_To-do item_
Please copy the records from the start through the line that contains "追思活动，是一个实际且重要的课题。其中，**殡仪馆的墙面是否易于安", swapping "Diensten" for "Services" and leaving everything else unchanged.

_Stored data_
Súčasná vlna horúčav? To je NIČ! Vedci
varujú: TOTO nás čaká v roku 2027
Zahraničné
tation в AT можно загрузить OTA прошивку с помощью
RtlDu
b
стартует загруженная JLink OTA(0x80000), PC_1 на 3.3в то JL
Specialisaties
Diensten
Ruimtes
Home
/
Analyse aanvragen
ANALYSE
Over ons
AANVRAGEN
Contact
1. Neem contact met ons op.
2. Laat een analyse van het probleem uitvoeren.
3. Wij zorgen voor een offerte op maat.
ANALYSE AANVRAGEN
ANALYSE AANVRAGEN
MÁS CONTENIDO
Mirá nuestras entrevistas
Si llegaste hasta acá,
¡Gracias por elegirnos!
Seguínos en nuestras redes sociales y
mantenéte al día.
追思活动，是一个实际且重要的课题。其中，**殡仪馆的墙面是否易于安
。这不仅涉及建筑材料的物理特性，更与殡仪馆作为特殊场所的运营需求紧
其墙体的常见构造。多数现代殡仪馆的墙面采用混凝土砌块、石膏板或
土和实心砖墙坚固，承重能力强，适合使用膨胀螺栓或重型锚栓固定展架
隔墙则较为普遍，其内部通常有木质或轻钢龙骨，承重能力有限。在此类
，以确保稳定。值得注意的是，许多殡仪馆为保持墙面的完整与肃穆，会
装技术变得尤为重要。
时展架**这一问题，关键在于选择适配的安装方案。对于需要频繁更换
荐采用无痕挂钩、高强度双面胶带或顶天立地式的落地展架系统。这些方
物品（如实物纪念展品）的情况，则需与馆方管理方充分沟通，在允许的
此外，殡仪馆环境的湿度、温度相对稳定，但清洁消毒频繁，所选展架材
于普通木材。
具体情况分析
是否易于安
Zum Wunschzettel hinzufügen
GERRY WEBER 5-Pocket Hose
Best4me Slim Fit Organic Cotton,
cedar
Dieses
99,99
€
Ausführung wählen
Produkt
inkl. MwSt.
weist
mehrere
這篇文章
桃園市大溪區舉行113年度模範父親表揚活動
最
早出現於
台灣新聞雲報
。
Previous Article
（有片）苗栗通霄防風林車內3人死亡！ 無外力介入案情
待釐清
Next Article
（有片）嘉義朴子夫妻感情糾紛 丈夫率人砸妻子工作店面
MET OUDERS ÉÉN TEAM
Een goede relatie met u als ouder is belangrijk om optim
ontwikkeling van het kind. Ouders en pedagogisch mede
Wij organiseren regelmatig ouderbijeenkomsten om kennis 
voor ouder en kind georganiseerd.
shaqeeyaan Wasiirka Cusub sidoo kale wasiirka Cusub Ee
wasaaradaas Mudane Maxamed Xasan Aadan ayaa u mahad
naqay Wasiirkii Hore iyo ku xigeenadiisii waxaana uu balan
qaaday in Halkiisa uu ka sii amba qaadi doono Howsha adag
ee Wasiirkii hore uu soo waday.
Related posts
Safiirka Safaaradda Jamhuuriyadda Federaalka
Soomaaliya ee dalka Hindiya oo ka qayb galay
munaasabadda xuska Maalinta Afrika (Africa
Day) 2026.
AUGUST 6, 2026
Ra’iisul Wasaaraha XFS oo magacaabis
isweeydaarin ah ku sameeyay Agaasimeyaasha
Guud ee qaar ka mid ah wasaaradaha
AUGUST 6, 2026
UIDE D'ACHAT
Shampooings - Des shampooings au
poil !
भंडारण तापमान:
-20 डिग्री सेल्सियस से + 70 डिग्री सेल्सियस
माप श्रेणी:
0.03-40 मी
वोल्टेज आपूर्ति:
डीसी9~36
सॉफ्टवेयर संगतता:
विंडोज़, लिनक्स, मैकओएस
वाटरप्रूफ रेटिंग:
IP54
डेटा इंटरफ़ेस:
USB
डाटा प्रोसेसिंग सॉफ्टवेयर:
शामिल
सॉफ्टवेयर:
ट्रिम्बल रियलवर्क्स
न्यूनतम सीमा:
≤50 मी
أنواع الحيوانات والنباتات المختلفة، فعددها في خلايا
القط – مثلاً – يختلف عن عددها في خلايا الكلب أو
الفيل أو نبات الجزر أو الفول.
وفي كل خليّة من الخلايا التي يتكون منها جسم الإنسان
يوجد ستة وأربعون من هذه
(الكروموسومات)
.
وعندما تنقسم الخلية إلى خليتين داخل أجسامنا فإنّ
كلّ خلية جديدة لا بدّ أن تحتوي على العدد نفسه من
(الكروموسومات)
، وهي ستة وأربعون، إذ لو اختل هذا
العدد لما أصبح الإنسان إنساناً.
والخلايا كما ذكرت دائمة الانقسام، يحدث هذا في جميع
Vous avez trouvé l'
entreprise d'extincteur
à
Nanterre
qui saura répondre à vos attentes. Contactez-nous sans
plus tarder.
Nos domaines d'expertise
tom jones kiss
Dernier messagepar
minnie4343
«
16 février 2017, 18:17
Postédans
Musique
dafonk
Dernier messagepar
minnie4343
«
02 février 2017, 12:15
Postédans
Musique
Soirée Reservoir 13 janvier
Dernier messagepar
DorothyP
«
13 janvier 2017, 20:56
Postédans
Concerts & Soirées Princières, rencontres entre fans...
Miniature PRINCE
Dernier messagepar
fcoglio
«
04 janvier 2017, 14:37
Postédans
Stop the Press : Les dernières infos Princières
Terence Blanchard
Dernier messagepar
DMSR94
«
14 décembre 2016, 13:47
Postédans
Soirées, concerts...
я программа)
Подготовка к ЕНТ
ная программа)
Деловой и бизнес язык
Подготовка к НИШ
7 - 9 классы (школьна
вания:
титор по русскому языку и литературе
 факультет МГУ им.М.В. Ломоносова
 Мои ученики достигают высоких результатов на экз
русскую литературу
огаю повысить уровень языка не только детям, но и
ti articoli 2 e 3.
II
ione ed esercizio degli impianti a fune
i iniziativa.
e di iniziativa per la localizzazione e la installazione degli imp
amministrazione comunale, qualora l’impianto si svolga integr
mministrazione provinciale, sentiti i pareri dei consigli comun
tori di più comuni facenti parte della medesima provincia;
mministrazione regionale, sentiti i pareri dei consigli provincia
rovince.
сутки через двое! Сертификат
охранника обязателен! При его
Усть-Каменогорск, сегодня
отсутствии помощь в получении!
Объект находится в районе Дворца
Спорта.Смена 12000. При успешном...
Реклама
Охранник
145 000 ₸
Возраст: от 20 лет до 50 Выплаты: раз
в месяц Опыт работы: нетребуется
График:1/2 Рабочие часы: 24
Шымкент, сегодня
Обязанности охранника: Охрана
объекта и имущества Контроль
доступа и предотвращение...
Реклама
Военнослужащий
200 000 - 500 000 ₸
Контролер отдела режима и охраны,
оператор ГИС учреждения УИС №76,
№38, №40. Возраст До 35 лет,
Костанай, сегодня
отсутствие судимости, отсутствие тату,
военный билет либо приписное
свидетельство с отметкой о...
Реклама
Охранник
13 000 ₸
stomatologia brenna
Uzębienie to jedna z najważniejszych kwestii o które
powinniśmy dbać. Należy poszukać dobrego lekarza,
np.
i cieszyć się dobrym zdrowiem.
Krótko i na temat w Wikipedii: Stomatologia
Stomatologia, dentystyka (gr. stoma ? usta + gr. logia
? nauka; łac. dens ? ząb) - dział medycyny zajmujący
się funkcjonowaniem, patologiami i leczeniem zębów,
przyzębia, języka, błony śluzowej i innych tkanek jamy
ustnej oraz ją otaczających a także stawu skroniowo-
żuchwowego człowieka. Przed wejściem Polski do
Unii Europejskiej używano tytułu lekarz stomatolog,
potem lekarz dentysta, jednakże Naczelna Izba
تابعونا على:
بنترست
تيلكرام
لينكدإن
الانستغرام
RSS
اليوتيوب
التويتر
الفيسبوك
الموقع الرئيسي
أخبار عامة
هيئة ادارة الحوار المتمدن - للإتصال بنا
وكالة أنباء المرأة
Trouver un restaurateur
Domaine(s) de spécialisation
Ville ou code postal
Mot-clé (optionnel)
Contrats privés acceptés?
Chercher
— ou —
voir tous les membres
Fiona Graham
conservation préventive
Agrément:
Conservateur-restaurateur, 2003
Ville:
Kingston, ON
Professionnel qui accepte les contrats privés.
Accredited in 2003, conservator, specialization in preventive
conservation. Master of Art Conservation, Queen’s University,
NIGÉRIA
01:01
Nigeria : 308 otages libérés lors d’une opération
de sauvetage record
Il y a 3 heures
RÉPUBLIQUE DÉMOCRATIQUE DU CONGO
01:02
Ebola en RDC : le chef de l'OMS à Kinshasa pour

_Your response_
Súčasná vlna horúčav? To je NIČ! Vedci
varujú: TOTO nás čaká v roku 2027
Zahraničné
tation в AT можно загрузить OTA прошивку с помощью
RtlDu
b
стартует загруженная JLink OTA(0x80000), PC_1 на 3.3в то JL
Specialisaties
Services
Ruimtes
Home
/
Analyse aanvragen
ANALYSE
Over ons
AANVRAGEN
Contact
1. Neem contact met ons op.
2. Laat een analyse van het probleem uitvoeren.
3. Wij zorgen voor een offerte op maat.
ANALYSE AANVRAGEN
ANALYSE AANVRAGEN
MÁS CONTENIDO
Mirá nuestras entrevistas
Si llegaste hasta acá,
¡Gracias por elegirnos!
Seguínos en nuestras redes sociales y
mantenéte al día.
追思活动，是一个实际且重要的课题。其中，**殡仪馆的墙面是否易于安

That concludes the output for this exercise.